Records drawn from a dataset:

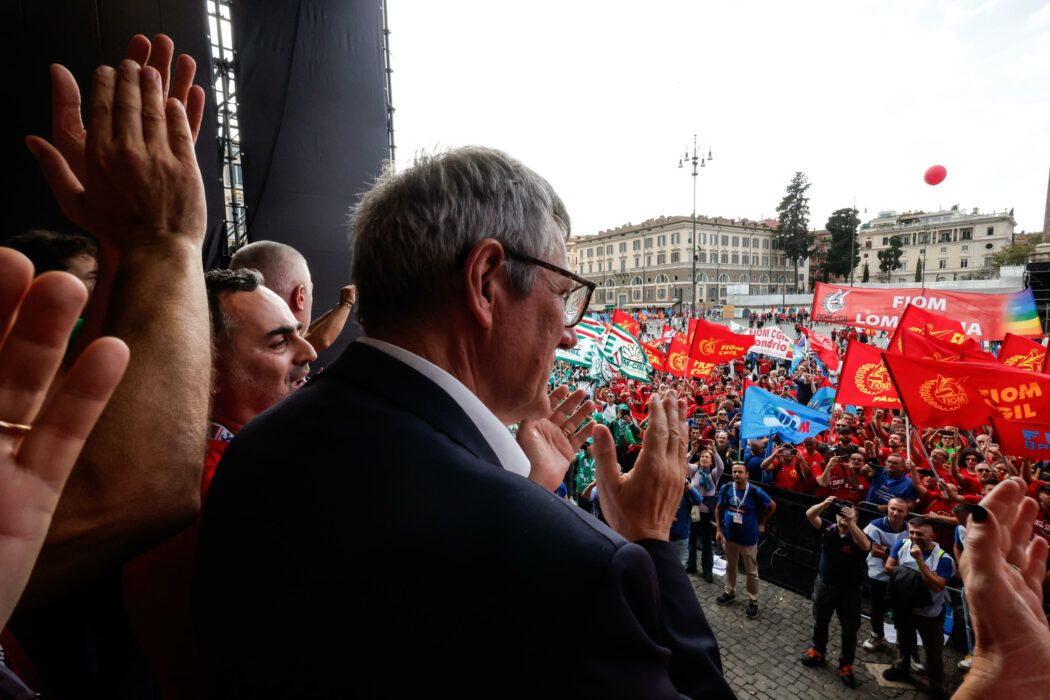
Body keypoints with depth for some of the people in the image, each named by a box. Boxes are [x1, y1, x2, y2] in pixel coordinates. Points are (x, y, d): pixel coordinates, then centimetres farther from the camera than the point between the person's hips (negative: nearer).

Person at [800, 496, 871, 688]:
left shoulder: (857, 536, -17)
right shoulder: (829, 529, -9)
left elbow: (866, 546, -40)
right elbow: (810, 515, -22)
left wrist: (851, 523, -49)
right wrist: (824, 504, -39)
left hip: (849, 591, -3)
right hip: (824, 585, 3)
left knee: (850, 630, 12)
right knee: (820, 622, 21)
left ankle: (846, 665, 32)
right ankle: (818, 651, 43)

▶ **WHAT IS REQUIRED**
Copy out the lines starting at the line that contains "left elbow: (866, 546, -40)" and ending at the end of the records. Update each "wrist" to "hand" and leave the rest unchanged.

▶ **RESPONSE**
left elbow: (866, 546, -40)
right elbow: (810, 515, -22)
left hand: (851, 523, -49)
right hand: (824, 504, -39)
left hip: (849, 591, -3)
right hip: (824, 585, 3)
left knee: (850, 630, 12)
right knee: (820, 622, 21)
left ankle: (846, 665, 32)
right ankle: (818, 651, 43)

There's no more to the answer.